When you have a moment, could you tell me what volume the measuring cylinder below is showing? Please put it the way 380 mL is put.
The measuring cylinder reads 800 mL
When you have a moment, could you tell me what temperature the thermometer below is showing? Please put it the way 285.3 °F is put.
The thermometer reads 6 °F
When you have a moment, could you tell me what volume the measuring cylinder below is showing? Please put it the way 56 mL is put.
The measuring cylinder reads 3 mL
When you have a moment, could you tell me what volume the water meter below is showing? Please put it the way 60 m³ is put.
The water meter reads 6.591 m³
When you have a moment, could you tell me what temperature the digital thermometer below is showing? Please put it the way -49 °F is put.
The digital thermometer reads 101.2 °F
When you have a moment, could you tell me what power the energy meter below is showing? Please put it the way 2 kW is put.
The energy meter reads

==

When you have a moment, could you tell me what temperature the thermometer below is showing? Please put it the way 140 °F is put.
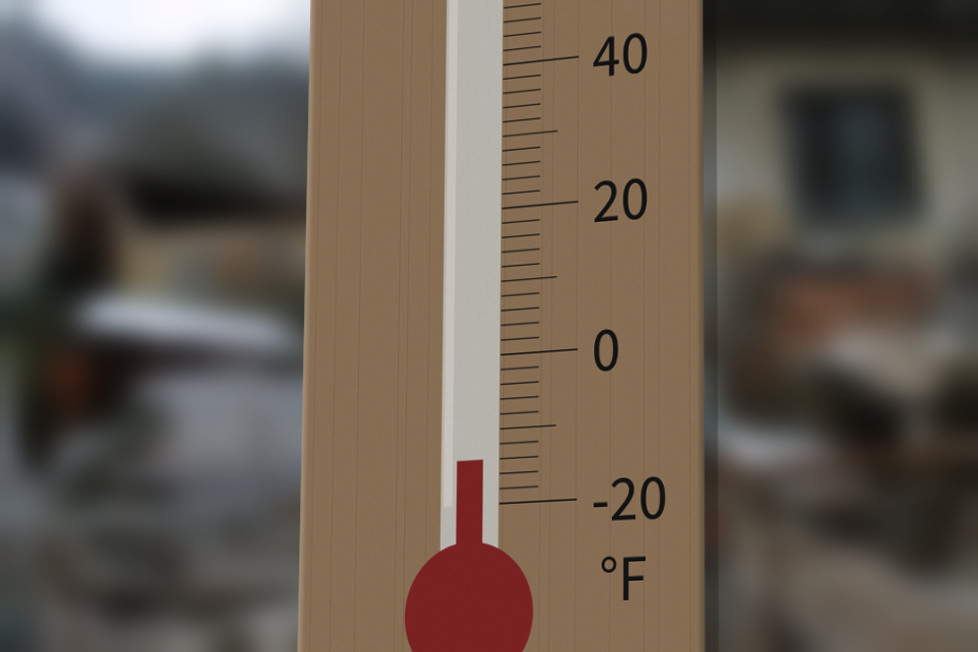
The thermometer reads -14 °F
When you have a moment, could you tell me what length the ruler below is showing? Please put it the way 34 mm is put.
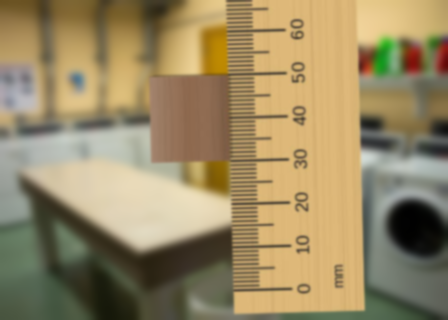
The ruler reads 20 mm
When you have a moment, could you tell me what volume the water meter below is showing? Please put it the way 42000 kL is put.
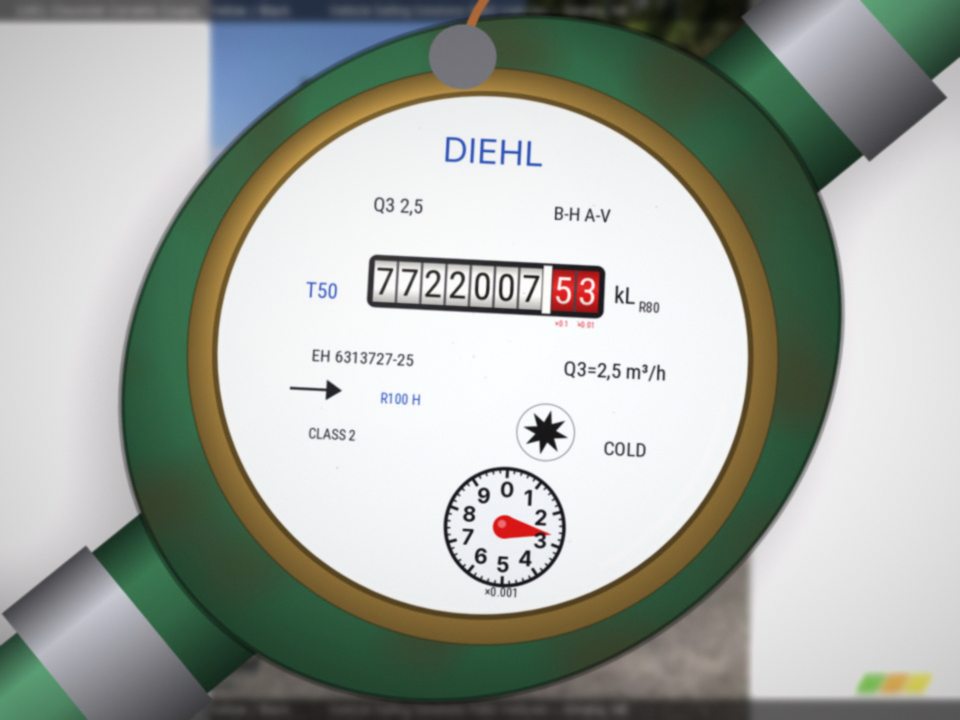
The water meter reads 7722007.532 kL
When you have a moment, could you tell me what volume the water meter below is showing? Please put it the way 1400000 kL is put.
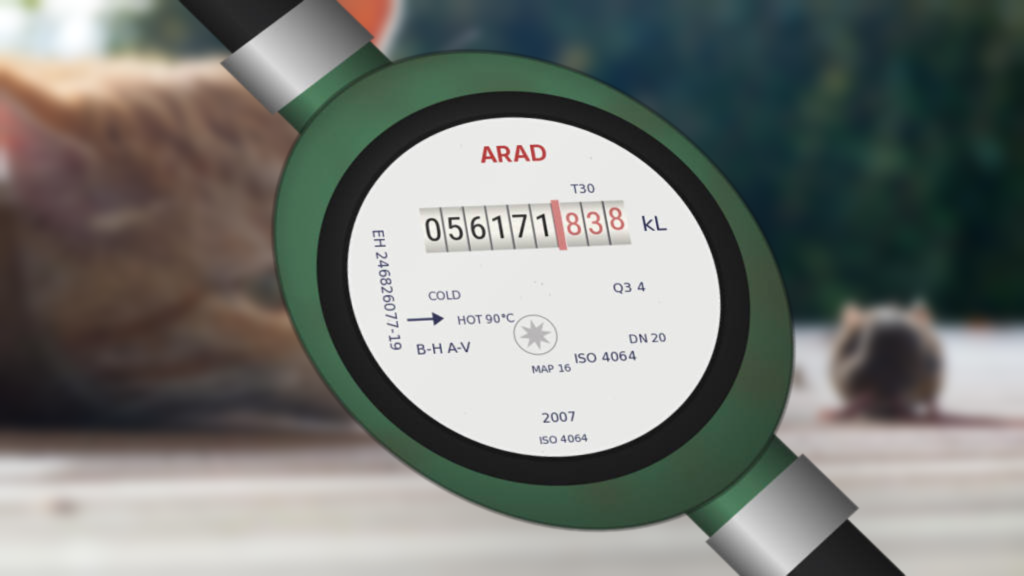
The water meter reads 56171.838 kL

» **Try it**
Echo the material word for word, starting at the line that contains "140 °F is put." and ending at the line that contains "The thermometer reads -14 °F". Leave the pictures out.

» **Final answer**
When you have a moment, could you tell me what temperature the thermometer below is showing? Please put it the way 140 °F is put.
The thermometer reads -14 °F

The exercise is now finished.